Southcorp's board of directors today made another attempt to halt the takeover efforts of fellow Australian Foster's Group, calling the deal a "lousy" one for its shareholders.

In a letter published on its website, Southcorp said its board of directors were unanimously urging shareholders to reject Foster's A$4.17 per share takeover offer, describing the bid as "inadequate and opportunistic".

"If Foster's bid succeeds at A$4.17, Foster's will get the upside that's on the way - not Southcorp shareholders. Make no mistake - as it currently stands we see this as a great deal for Foster's, but a lousy deal for Southcorp shareholders," said CEO John Ballard.

"Now is not the time for Southcorp shareholders to sell their shares."

The company told shareholders they should ignore the Foster's offer and take no action in relation to their shares.

"The message to our shareholders is clear - it's not time to sell your shares," Ballard, said.

"Southcorp's management team is delivering, the global wine cycle is turning and our financial performance is demonstrating tangible improvement. Southcorp's board believes that it is not in the interest of Southcorp shareholders to accept this offer and allow Foster's to benefit from this upside at their expense.
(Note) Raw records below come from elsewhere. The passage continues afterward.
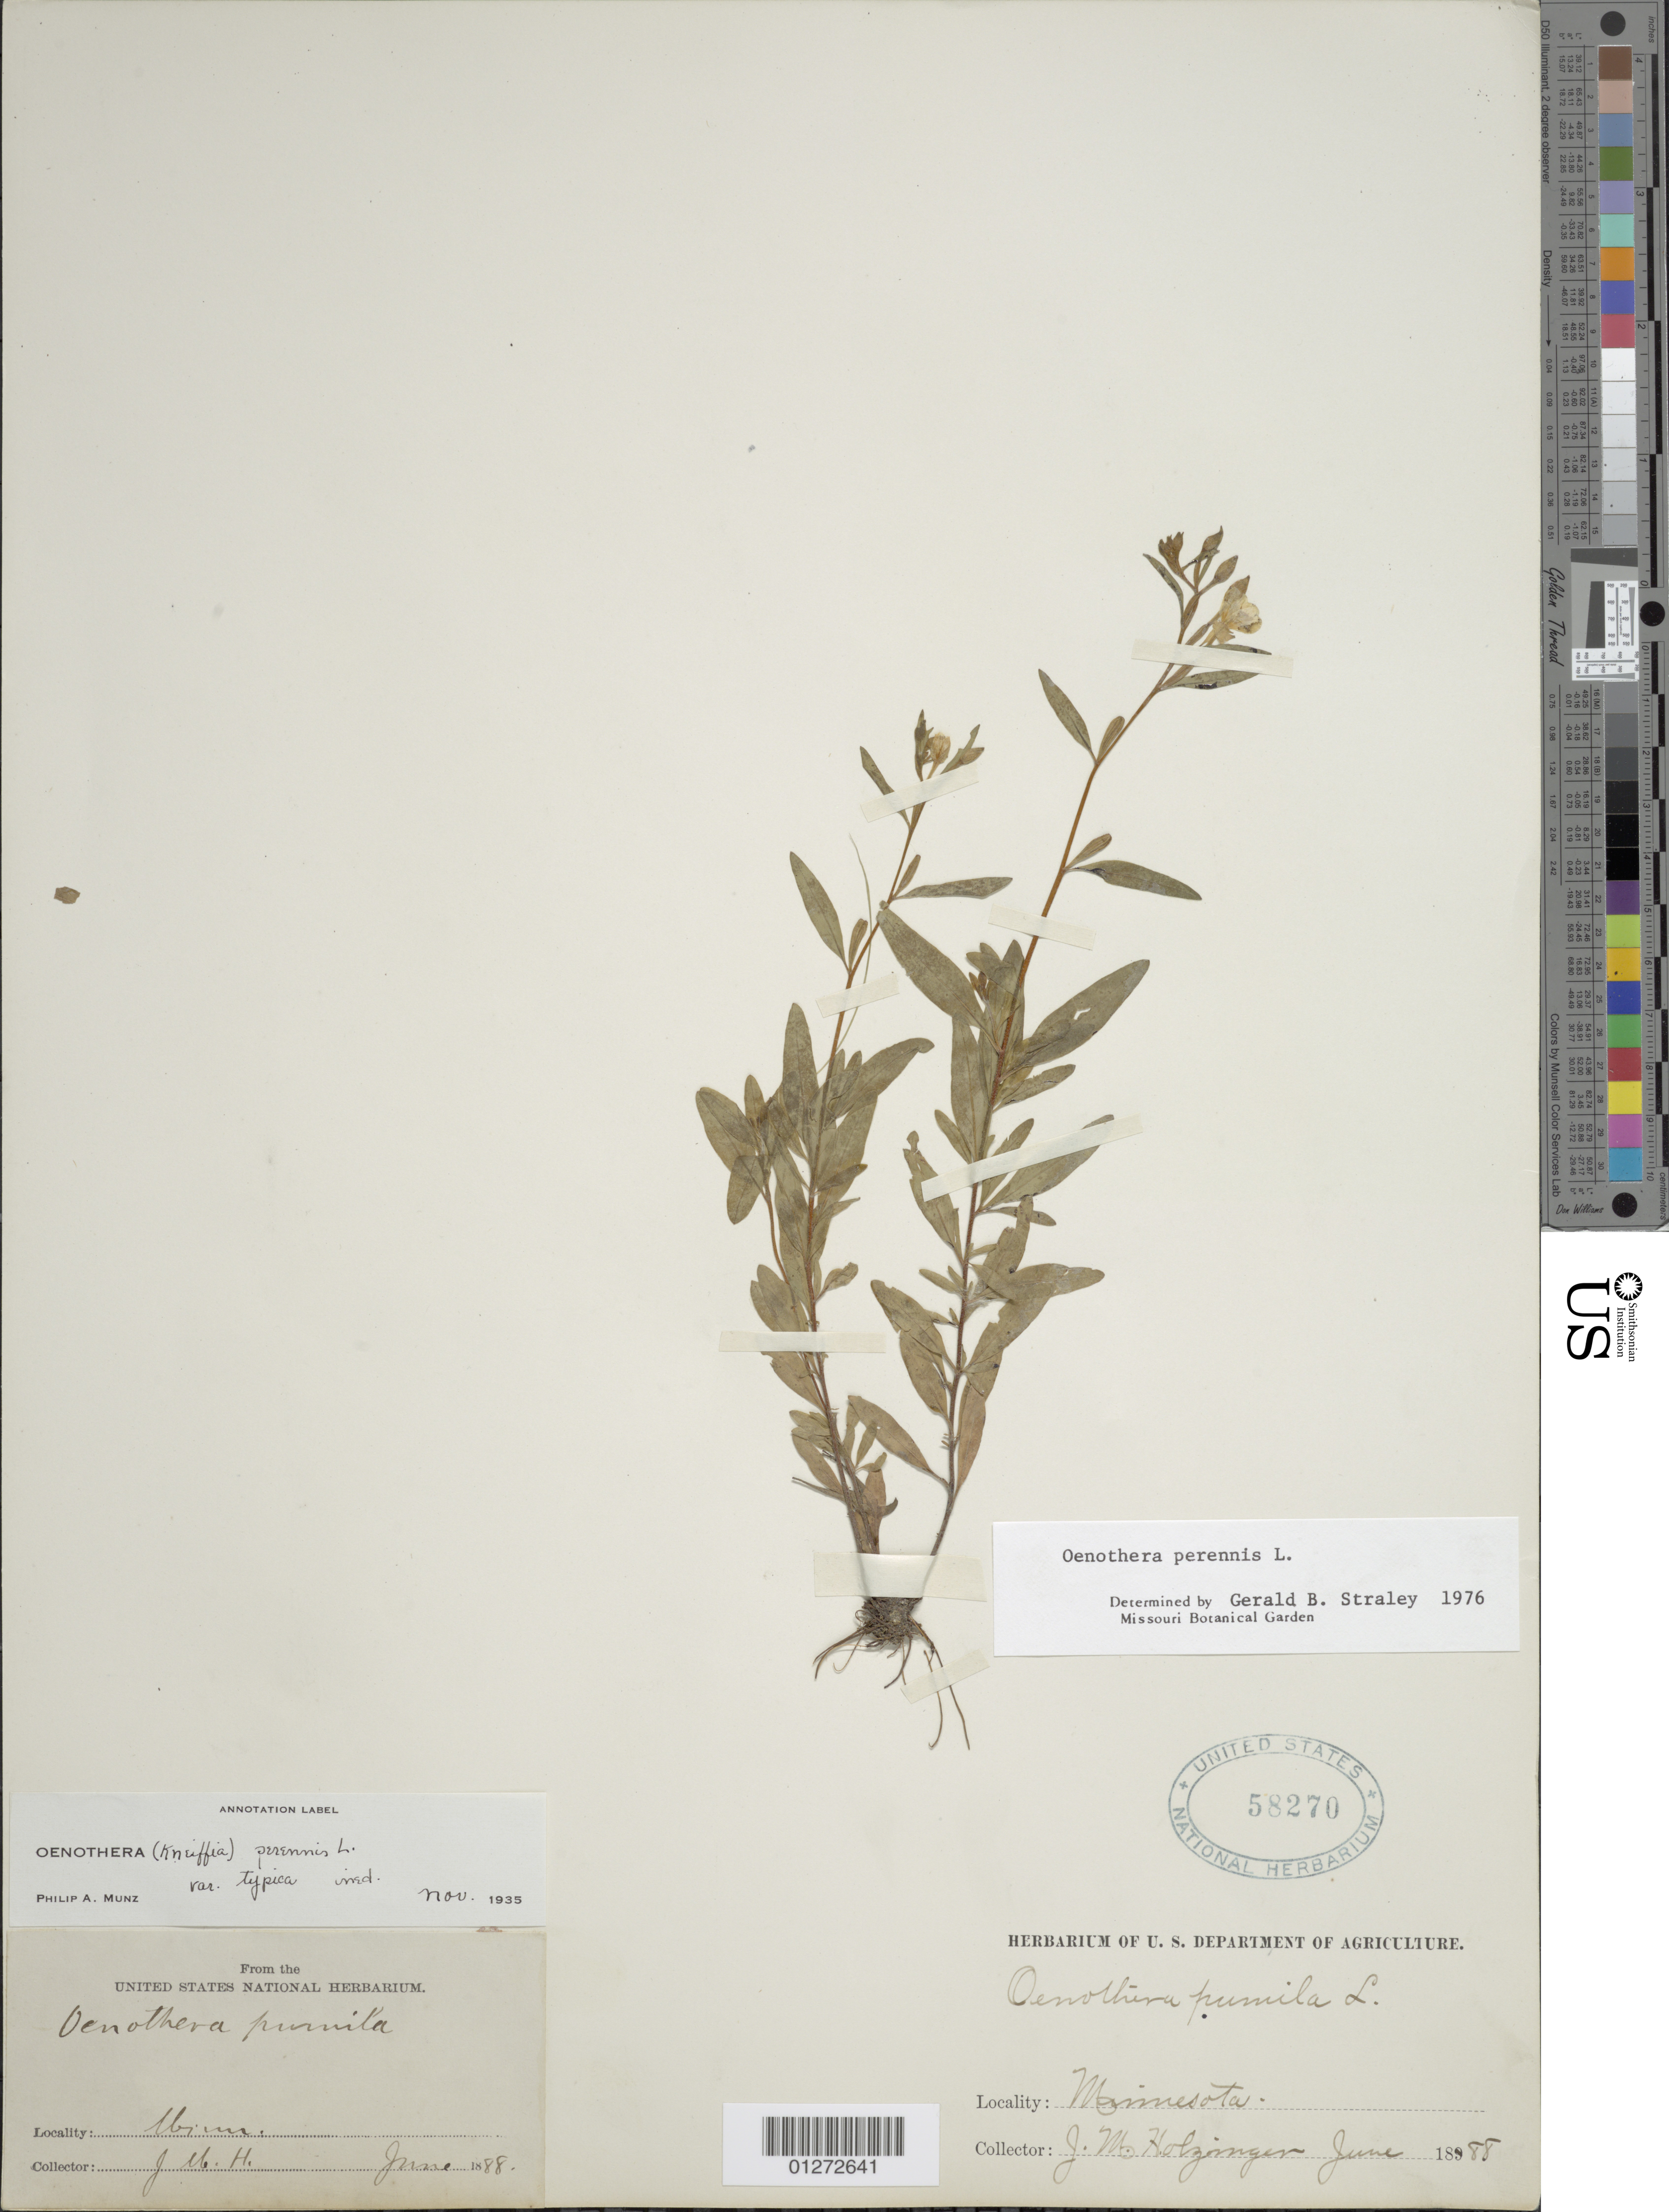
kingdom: Plantae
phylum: Tracheophyta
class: Magnoliopsida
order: Myrtales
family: Onagraceae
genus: Oenothera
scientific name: Oenothera perennis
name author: L.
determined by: Straley, G. B.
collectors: J. M. Holzinger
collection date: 1888-06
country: United States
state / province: Minnesota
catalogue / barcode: US 58270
"Southcorp is one of the world's great wine companies, possessing three of the most recognised Australian wine brands," Ballard said. "We would be a jewel in anyone's crown.
 
"Foster's bid is a great deal for Foster's but fails to recognise the strategic value of Southcorp, nor does it acknowledge the synergistic value Foster's would extract from Southcorp were it successful."

Southcorp said it had identified estimated cost savings of A$160m per annum that could be achieved by Foster's were it to succeed in its bid for Southcorp. This is equivalent to A$2.13 per Southcorp share.
 
"There is significant value - $2.13 per share - in the cost savings of combining Southcorp with Foster's, but Foster's offer does not adequately compensate Southcorp shareholders for this value. This shows why Foster's refuses to reveal their synergy targets," Ballard said.

Southcorp's analysis, Ballard said, had come to the conclusion that, upon owning 100% of Southcorp, Foster's would be able to close its Rothbury Estate winery in the Hunter Valley in NSW; close its Jamieson's Run winery in the Coonawarra region of South Australia; rationalise packaging facilities in the Barossa Valley and cancel the expansion of packaging facilities at the Wolf Blass winery .

Southcorp also believes Foster's would be able to relocate its sparkling wine production to Southcorp's Karadoc winery and rationalise viticulture and grower relations functions.

Furthermore, Southcorp said Foster's would be able to consolidate international distribution activities at Nuriootpa and Outer Harbour in South Australia, leading to higher export volumes through these sites and lower freight and container handling costs. It would also rationalise sales operations and regional head offices

Southcorp last week reported a 58% increase in pre-tax profit of A$78m for the first half of 2005, and EBITA of A$96.3m, which allowed it to recommence dividend payments ahead of schedule. The company said it is forecasting EBITA of A$238m for 2006 and a dividend of 11 cents per share, fully franked.

"The market dynamics in the wine industry are changing. We are emerging from the bottom of the cycle after a period of oversupply. This will be good for Southcorp's bottom line. Foster's acknowledges this improvement for the global wine industry in its rhetoric, but not in its offer price for Southcorp shareholders," Ballard said.